▸ **Texte du document**
Se pourrait-il donc qu'après s'être érigée en garante des règles de la Commission européenne, se voir interdire par cette dernière le cadeau que lui tendait la France ait décontenancé l'Allemagne?

Marc German ne croit en tout cas pas en la fable d'une coopération industrielle franco-allemande, évoquant l'évolution d'Airbus. «L'Histoire montre que l'Allemagne a réussi à prendre le pas sur les équipes françaises pour avoir une direction quasi hégémonique», souligne-t-il. Airbus, un projet qui d'ailleurs rappelons-le, s'est construit à l'époque dans un cadre hors UE.

«Je vais paraphraser ce qu'on disait en matière de football- qui s'avère moins vrai aujourd'hui d'ailleurs- c'est que c'est un jeu qui se joue à plusieurs et c'est toujours l'Allemagne qui gagne. Eh bien, en matière d'industrie, c'est souvent le cas.»

Outre l'attitude de la Commission européenne qui «se pose en chantre du libéralisme économique», le manque de volonté politique tant à l'échelle européenne que des États membres historiques, notre intervenant souligne un autre obstacle à l'instauration de toute mesure protectionniste en Europe selon lui: l'attitude de certains États fraîchement intégrés à l'UE.

«Les nouveaux entrants, comme la Pologne, ont donné des signaux forts. Au moment où il s'agissait de réussir l'intégration dans le concert européen, ils choisissaient eux-mêmes des équipements stratégiques américains. Donc, à partir du moment où vous laissez faire des nouveaux entrants, comment voulez-vous que les partenaires historiques puissent bien fonctionner?»

▸ **Données recueillies**

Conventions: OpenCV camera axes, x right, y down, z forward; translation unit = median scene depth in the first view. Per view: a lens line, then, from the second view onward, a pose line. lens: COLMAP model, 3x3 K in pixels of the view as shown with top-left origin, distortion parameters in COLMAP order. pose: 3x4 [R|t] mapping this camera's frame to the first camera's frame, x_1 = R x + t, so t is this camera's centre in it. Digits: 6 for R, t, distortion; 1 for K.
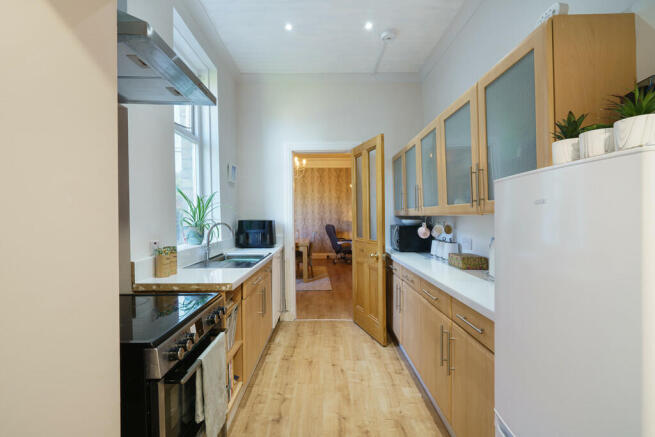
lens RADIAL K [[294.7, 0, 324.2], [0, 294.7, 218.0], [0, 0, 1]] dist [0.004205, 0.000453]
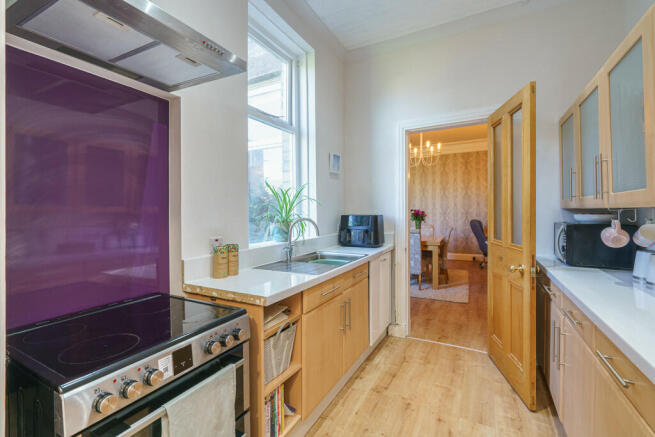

▸ **Travail demandé**
A: Traduisez en anglais la phrase suivante du texte sur la coopération industrielle franco-allemande : « Marc German ne croit en tout cas pas en la fable d'une coopération industrielle franco-allemande, évoquant l'évolution d'Airbus. »
B: Dressez la liste de tous les pays désignés par leur nom dans le texte sur la coopération industrielle franco-allemande.
C: Poursuivez le texte sur la coopération industrielle franco-allemande à partir de sa dernière phrase.

▸ **Réponses numérotées**
A: In any case, Marc German does not believe in the myth of Franco-German industrial cooperation, pointing to the evolution of Airbus.

B: France, Allemagne, Pologne

C:
Au-delà de vouloir créer des «champions européens», ne faudrait-il pas avant tout les protéger? En effet, si Bruxelles a retoqué le projet de fusion entre Siemens et Alstom sur des craintes de position dominante, la Commission interdit surtout aux États de venir en aide à leurs entreprises, via des subventions ou en leur passant directement commande, au nom de la libre concurrence. Or cette concurrence, à l'échelle mondiale, est complètement faussée.

Soulignons ainsi que si le Chinois CRRC (China Railway Rolling Stock Corporation) écrase aujourd'hui la concurrence grâce à des solutions 20 à 30% moins chères- faisant ainsi blêmir les Européens- c'est parce que le groupe de l'Empire du Milieu «n'a pas besoin d'être rentable puisqu'il touche énormément de subventions de la part du gouvernement,» comme le soulignait au Monde, Agatha Kratz, chercheuse associée au Conseil européen des relations internationales.

Ainsi, tant que le marché européen laissera ses frontières grandes ouvertes, les «champions européens» comme un hypothétique Siemens-Alstom aurait été condamnée à être écrasée par ses concurrents chinois ou nord-américains.